**TASK DETAILS:**
Give every line from the entries that contains "lines".

**DATA IN THIS EXERCISE:**
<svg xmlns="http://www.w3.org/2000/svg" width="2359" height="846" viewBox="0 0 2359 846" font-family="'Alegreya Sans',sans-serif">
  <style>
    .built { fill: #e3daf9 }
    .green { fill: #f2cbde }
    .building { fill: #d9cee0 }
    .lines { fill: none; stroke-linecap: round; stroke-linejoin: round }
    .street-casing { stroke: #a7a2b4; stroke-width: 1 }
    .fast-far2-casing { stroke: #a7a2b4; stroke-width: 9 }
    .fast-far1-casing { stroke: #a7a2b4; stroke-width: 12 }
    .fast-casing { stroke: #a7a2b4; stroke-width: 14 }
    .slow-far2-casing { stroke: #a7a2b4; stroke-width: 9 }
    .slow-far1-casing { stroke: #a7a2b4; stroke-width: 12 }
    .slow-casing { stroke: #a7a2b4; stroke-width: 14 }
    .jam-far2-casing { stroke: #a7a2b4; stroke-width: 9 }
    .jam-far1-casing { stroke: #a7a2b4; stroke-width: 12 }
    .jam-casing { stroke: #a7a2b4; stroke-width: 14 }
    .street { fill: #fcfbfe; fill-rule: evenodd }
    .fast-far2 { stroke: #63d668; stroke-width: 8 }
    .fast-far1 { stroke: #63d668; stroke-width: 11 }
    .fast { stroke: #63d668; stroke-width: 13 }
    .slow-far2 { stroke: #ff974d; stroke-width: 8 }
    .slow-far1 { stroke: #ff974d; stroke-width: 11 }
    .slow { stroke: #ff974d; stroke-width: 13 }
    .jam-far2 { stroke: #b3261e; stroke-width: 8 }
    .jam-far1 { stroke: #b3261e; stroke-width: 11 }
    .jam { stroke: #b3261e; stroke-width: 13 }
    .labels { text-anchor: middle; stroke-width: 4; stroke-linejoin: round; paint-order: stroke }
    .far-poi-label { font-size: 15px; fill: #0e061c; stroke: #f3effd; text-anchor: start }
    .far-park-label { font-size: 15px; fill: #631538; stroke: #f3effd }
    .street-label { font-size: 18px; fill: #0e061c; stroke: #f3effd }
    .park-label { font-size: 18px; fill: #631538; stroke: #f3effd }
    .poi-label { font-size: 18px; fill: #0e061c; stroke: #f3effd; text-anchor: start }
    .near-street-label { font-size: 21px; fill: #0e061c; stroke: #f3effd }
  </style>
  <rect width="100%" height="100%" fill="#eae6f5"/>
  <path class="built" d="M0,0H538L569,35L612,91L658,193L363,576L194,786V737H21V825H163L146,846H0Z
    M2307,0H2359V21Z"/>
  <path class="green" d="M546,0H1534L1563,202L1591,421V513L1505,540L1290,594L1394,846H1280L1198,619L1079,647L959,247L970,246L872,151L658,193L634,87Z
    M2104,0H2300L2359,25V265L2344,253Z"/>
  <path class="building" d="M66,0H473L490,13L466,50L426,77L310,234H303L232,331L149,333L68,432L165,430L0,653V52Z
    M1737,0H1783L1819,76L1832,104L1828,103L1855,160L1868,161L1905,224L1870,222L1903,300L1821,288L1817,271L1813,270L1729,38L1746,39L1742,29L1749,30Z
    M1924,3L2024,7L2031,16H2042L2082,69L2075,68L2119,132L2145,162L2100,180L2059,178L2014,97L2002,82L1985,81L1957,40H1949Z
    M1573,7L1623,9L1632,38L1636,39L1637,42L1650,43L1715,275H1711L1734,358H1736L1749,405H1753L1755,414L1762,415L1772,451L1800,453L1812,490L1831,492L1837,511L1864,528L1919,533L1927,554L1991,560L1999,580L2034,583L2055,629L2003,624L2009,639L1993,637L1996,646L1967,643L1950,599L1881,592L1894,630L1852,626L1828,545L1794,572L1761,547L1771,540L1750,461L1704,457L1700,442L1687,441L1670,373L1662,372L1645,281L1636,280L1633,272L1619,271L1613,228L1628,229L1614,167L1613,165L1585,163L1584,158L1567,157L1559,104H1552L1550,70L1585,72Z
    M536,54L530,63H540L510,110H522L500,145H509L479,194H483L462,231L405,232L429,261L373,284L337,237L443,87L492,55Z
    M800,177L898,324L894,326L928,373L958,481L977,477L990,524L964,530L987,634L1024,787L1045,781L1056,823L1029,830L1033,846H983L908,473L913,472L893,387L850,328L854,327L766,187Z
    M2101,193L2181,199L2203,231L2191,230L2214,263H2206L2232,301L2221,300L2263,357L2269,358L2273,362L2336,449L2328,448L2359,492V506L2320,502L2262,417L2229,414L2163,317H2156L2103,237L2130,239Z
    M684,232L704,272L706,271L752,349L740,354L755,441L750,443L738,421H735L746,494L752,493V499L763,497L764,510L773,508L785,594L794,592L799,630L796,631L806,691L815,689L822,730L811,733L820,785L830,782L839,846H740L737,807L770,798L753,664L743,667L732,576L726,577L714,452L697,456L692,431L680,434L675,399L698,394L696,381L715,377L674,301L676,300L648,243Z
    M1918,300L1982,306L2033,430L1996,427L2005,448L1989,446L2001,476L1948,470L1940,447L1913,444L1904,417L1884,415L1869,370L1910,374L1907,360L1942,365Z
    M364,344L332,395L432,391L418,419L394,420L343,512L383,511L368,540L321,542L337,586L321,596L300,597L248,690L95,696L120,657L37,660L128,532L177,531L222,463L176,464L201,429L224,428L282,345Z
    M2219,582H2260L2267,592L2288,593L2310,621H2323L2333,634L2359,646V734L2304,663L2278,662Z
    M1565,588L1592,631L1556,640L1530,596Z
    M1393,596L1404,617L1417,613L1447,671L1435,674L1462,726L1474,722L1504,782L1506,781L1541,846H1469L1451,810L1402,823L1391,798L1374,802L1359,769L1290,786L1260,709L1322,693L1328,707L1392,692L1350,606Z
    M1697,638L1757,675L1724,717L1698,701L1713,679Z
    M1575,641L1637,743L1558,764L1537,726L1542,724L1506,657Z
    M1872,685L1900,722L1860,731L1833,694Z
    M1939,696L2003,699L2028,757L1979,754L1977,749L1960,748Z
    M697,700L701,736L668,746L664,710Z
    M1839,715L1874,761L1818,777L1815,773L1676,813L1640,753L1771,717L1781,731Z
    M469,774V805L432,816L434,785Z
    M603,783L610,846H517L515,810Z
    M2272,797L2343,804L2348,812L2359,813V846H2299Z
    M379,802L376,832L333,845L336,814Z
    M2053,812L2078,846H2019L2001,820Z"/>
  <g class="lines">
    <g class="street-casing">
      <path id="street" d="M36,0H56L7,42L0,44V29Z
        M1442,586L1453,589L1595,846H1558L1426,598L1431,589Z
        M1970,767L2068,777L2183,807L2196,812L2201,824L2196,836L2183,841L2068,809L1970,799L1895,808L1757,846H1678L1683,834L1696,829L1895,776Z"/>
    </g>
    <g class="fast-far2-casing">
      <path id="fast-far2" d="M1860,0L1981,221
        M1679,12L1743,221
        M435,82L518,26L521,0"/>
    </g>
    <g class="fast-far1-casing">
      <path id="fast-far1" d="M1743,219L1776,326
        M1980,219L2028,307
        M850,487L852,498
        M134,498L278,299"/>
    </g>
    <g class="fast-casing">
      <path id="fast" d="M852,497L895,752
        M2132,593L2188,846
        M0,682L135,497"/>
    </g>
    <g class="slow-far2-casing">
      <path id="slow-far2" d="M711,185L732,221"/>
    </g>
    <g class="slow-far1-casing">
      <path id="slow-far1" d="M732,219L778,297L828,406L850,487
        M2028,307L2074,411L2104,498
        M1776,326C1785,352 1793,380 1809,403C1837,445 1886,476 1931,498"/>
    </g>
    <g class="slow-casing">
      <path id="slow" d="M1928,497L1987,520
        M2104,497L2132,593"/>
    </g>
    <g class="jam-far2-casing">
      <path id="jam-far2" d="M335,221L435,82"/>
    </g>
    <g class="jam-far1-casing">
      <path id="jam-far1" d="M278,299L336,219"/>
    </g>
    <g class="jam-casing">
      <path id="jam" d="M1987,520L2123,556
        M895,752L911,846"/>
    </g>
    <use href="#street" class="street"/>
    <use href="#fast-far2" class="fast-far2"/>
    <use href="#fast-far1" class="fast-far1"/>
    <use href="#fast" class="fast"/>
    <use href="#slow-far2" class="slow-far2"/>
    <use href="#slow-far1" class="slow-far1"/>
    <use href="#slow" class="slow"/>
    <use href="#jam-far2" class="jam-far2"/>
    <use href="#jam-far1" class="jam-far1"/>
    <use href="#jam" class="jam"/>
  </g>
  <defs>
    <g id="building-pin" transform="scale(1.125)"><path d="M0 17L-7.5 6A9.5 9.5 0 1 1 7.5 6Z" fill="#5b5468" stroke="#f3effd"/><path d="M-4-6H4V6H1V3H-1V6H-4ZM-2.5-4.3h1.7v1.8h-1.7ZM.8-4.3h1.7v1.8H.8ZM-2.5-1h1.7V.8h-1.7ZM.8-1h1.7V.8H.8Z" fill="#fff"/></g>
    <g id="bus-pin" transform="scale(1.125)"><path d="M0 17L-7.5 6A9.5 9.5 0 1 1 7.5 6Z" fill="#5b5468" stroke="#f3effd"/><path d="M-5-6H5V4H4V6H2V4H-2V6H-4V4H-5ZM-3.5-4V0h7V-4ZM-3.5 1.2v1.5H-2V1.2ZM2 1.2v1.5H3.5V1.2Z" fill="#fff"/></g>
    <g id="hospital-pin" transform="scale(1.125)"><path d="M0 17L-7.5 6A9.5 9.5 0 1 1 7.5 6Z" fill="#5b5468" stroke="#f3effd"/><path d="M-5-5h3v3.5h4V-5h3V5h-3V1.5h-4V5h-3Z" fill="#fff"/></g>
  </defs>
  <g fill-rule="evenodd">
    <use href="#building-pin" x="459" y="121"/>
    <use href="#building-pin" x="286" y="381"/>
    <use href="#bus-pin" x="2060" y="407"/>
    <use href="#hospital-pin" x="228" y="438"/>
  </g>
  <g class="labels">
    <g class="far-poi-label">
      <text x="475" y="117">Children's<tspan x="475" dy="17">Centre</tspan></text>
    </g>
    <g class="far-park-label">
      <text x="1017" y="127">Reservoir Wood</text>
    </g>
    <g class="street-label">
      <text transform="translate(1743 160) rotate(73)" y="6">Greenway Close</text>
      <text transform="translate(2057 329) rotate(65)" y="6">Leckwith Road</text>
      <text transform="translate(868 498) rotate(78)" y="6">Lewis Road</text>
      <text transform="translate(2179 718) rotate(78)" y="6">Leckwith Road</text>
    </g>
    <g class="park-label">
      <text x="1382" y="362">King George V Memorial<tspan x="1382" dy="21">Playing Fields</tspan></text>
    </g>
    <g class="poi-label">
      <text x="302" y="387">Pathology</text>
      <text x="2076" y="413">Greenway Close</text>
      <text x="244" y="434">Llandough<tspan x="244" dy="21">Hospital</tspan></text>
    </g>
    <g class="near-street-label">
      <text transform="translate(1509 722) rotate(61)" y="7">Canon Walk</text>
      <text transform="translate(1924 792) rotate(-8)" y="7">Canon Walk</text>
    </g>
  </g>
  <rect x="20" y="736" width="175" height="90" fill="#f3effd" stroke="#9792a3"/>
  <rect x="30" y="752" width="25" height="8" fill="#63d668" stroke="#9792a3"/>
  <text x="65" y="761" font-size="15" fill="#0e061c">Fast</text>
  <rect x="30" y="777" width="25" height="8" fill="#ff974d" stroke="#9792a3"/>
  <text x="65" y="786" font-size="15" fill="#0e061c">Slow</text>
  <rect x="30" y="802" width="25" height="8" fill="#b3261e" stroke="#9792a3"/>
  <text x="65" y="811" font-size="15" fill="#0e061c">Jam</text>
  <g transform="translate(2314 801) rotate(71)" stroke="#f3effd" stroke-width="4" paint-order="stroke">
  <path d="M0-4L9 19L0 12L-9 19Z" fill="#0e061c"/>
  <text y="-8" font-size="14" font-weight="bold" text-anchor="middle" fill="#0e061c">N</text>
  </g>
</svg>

**SOLUTION FOR THIS TASK:**
    .lines { fill: none; stroke-linecap: round; stroke-linejoin: round }
  <g class="lines">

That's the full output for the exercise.